そんなことをしていると、突如窓の外で白く閃光が走った。
「い、隕石だぁあああ!!」
慌てるかのようにアイスを放り出し外へ駆け出してしまうユーキに少年は一人取り残されてしまった。
外へ出ると街中はパニックに放っておらず、隕石が落ちたにもかかわらず砂埃どころか煙さえ見えない。携帯でニュースを見るが特に変化がない。どういうこっちゃ?
隕石が落ちたであろう場所に向かってユーキは走る。そこにいたのは友達が立っていた。
「奇妙な石を拾ったぜ」
小太りした少年が言った。名はコウチャ。ガキ大将にして喧嘩早い少年だ。
「不思議な模様ね、なんの模様かしら」
ユーキの友達でコウチャが密かに狙っている少女だ。名はシズネ。
「この形、似ているね。合わせてみようぜ」
背は低いが何かしらと金持ち自慢するドラ息子だ。名はソータ。
友達同士石を合わせるとカチリという音と共に光の柱が立ち上った。友達を覆うようにして辺り一面を白い閃光に包み込まれる。それと同時にベキベキ、メリメリという音と共に地面が激しく揺れた。空がまるでエレベーターかのように下へ下へと降りていく。青空がいつの間にか銀河系の彼方へと変わった。
「え、宇宙…?」
宇宙の中にいる。それだけじゃないなぜか息ができる。宇宙に出たのなら真っ先に空気がなくなるはずだ。それが空気は残ったうえ、激しい地震が起きたはずが建物や道など壊れた形跡もない。
「あ、あれに吸い込まれているのか!?」
ユーキがいるこの場所が赤い星に吸い込まれていくかのようにその星に向かっていっている。重力に引っ張られているのかそれとも誰かが操作をしているのかわからないが、この場所があの赤い星に向かっていることだけはわかる。
「墜落しちゃうよ~!!」
慌てるも街にいるはずの大人たちは出てこない。それどころか警察や自衛隊さえ出てこない。異常現象が起きているにもかかわらずだ。ユーキは急いで家に帰る。家に残していた双子の弟ユートのことが心配だったからだ。

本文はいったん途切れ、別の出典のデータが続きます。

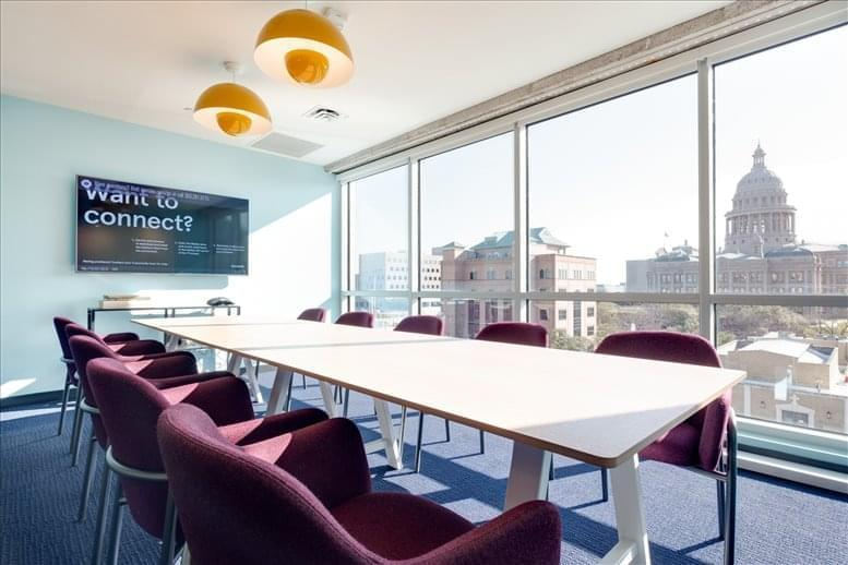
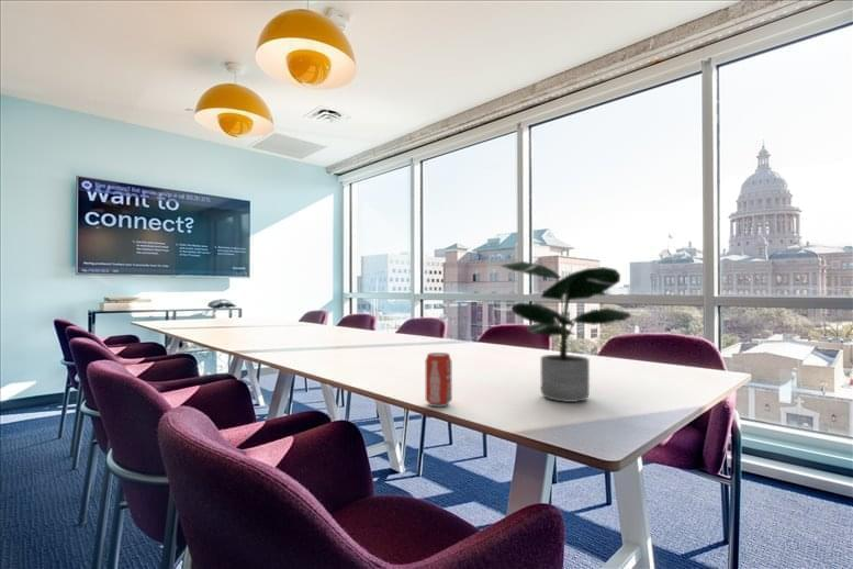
+ beverage can [424,352,453,408]
+ potted plant [500,260,632,403]
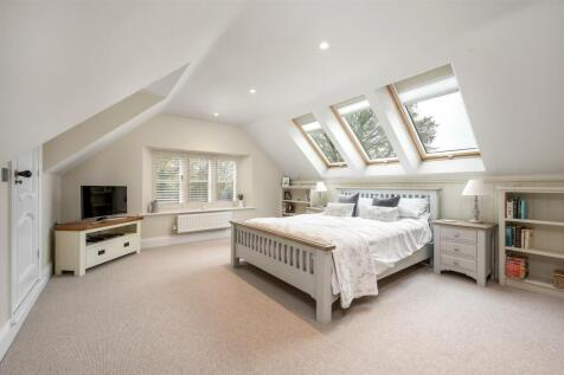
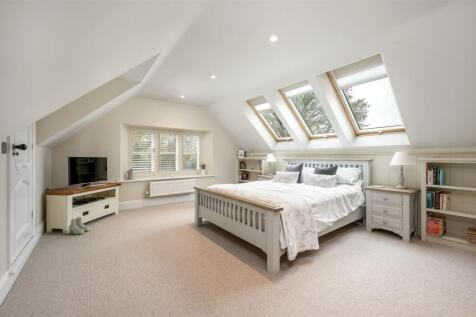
+ boots [67,216,90,236]
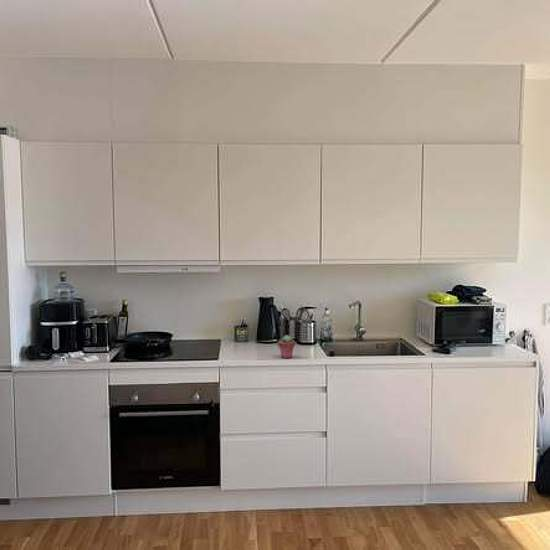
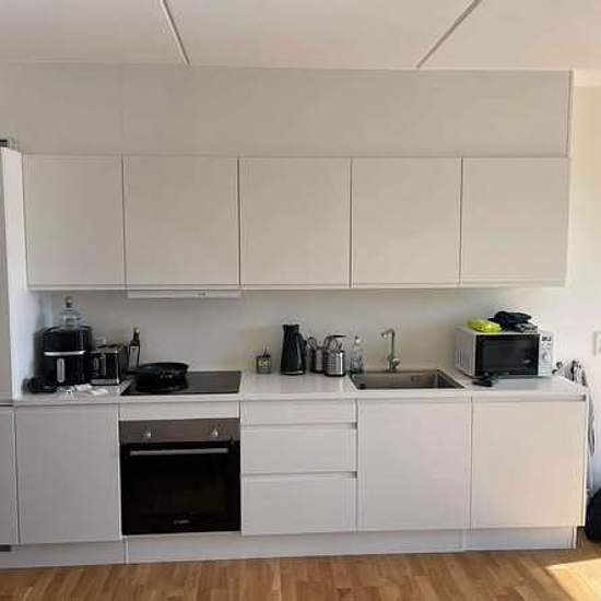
- potted succulent [277,334,296,359]
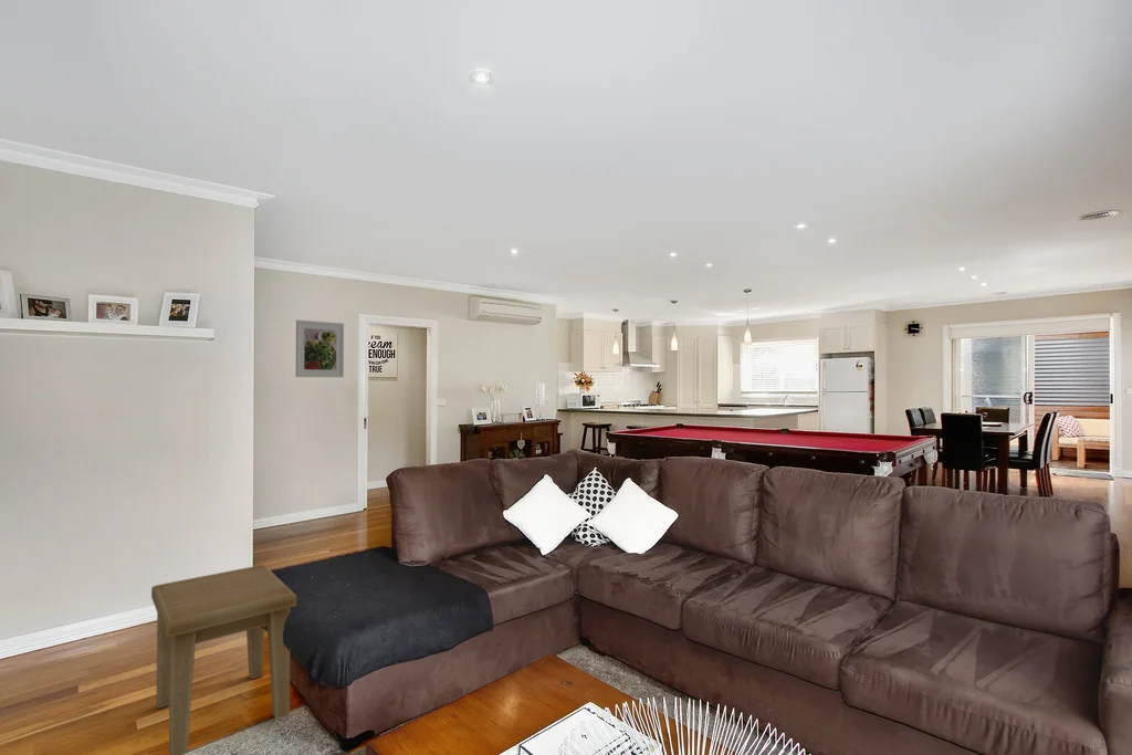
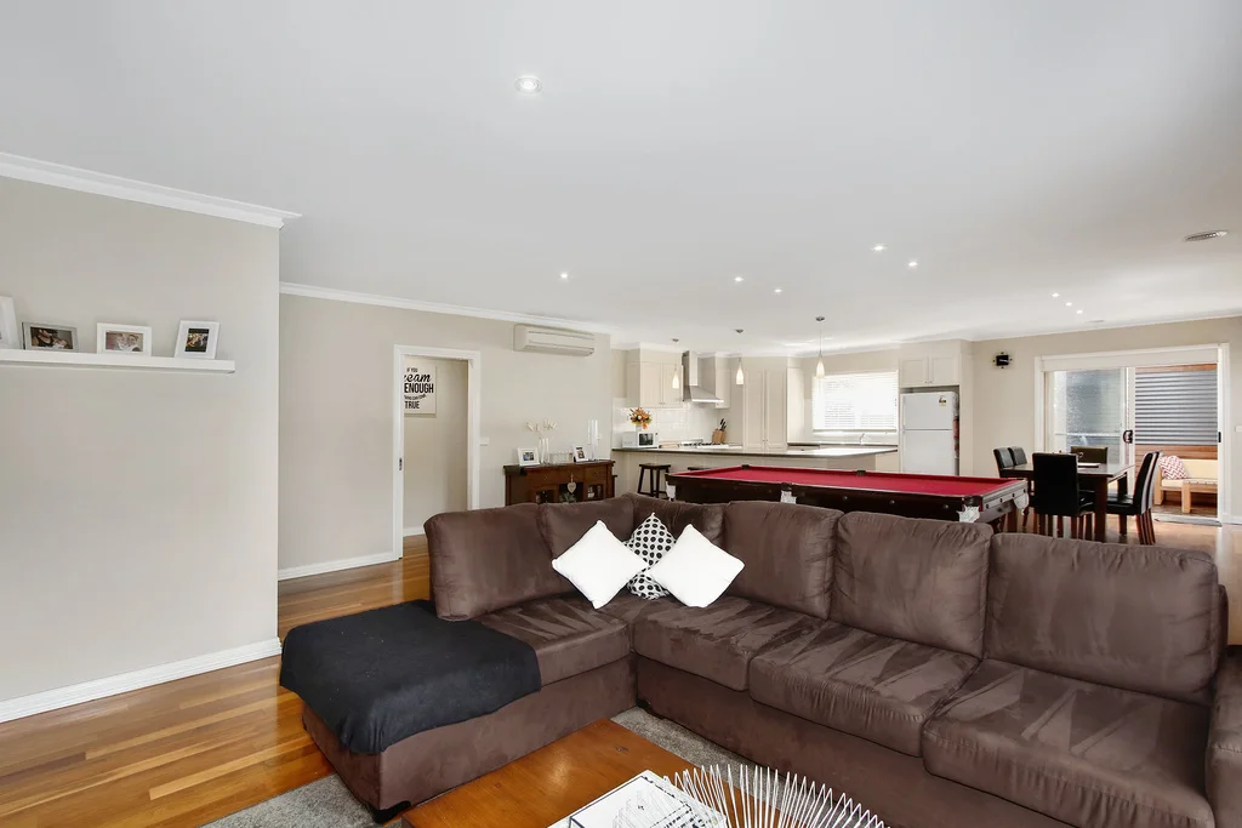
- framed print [295,319,345,378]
- side table [150,564,297,755]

家に帰ると同時にズズーンと音が鳴った。長らく揺れたが建物が倒れたりヒビが入った形跡はなかった。何かしらの力で守れているかのようだった。
それから家にいたユートと再会し、外で何が起きているのか探るため外へ出ると、玄関前でスライムに包まれた少年が立っていた。少年は息をしているようだが意識がないようでこちらから声をかけても反応しない。
「なにが起きているんだ?」
「分からない。わからないよ」
そんな折、空からなにかが降りてきた。それは蝶々の羽を生やした妖精のような生き物だった。体はボールのようで丸く羽は蝶々のように可憐だった。丸いボールには人間と同じように目と口があり、こちらの言葉がわかるように話しかけてきた。